§ Job
Pictures in the records are to be excluded from an otherwise exact copy.
═══ Provided material
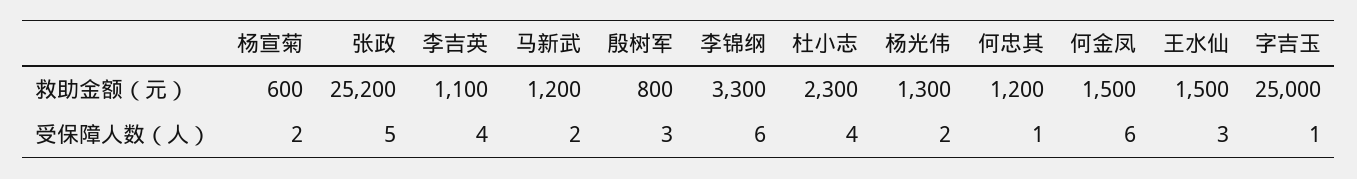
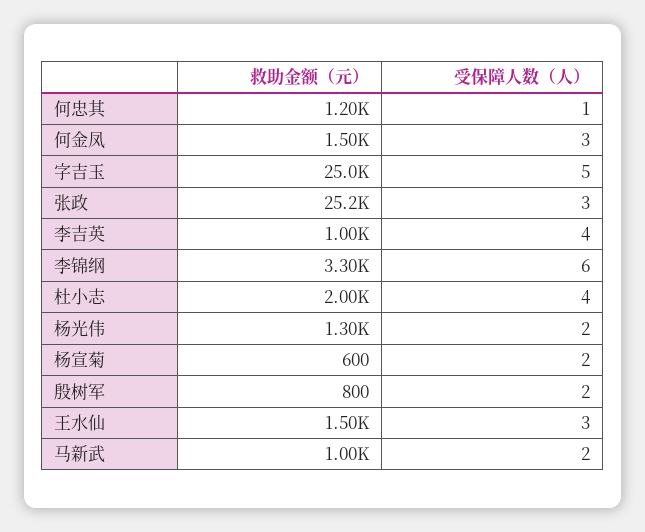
  {
    "杨宣菊": {
      "救助金额（元）": 600,
      "受保障人数（人）": 2
    },
    "张政": {
      "救助金额（元）": 25200,
-     "受保障人数（人）": 5
+     "受保障人数（人）": 3
    },
    "李吉英": {
-     "救助金额（元）": 1100,
+     "救助金额（元）": 1000,
      "受保障人数（人）": 4
    },
    "马新武": {
-     "救助金额（元）": 1200,
+     "救助金额（元）": 1000,
      "受保障人数（人）": 2
    },
    "殷树军": {
      "救助金额（元）": 800,
-     "受保障人数（人）": 3
+     "受保障人数（人）": 2
    },
    "李锦纲": {
      "救助金额（元）": 3300,
      "受保障人数（人）": 6
    },
    "杜小志": {
-     "救助金额（元）": 2300,
+     "救助金额（元）": 2000,
      "受保障人数（人）": 4
    },
    "杨光伟": {
      "救助金额（元）": 1300,
      "受保障人数（人）": 2
    },
    "何忠其": {
      "救助金额（元）": 1200,
      "受保障人数（人）": 1
    },
    "何金凤": {
      "救助金额（元）": 1500,
-     "受保障人数（人）": 6
+     "受保障人数（人）": 3
    },
    "王水仙": {
      "救助金额（元）": 1500,
      "受保障人数（人）": 3
    },
    "字吉玉": {
      "救助金额（元）": 25000,
-     "受保障人数（人）": 1
+     "受保障人数（人）": 5
    }
  }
══════
§ Exercise response
  {
    "杨宣菊": {
      "救助金额（元）": 600,
      "受保障人数（人）": 2
    },
    "张政": {
      "救助金额（元）": 25200,
-     "受保障人数（人）": 5
+     "受保障人数（人）": 3
    },
    "李吉英": {
-     "救助金额（元）": 1100,
+     "救助金额（元）": 1000,
      "受保障人数（人）": 4
    },
    "马新武": {
-     "救助金额（元）": 1200,
+     "救助金额（元）": 1000,
      "受保障人数（人）": 2
    },
    "殷树军": {
      "救助金额（元）": 800,
-     "受保障人数（人）": 3
+     "受保障人数（人）": 2
    },
    "李锦纲": {
      "救助金额（元）": 3300,
      "受保障人数（人）": 6
    },
    "杜小志": {
-     "救助金额（元）": 2300,
+     "救助金额（元）": 2000,
      "受保障人数（人）": 4
    },
    "杨光伟": {
      "救助金额（元）": 1300,
      "受保障人数（人）": 2
    },
    "何忠其": {
      "救助金额（元）": 1200,
      "受保障人数（人）": 1
    },
    "何金凤": {
      "救助金额（元）": 1500,
-     "受保障人数（人）": 6
+     "受保障人数（人）": 3
    },
    "王水仙": {
      "救助金额（元）": 1500,
      "受保障人数（人）": 3
    },
    "字吉玉": {
      "救助金额（元）": 25000,
-     "受保障人数（人）": 1
+     "受保障人数（人）": 5
    }
  }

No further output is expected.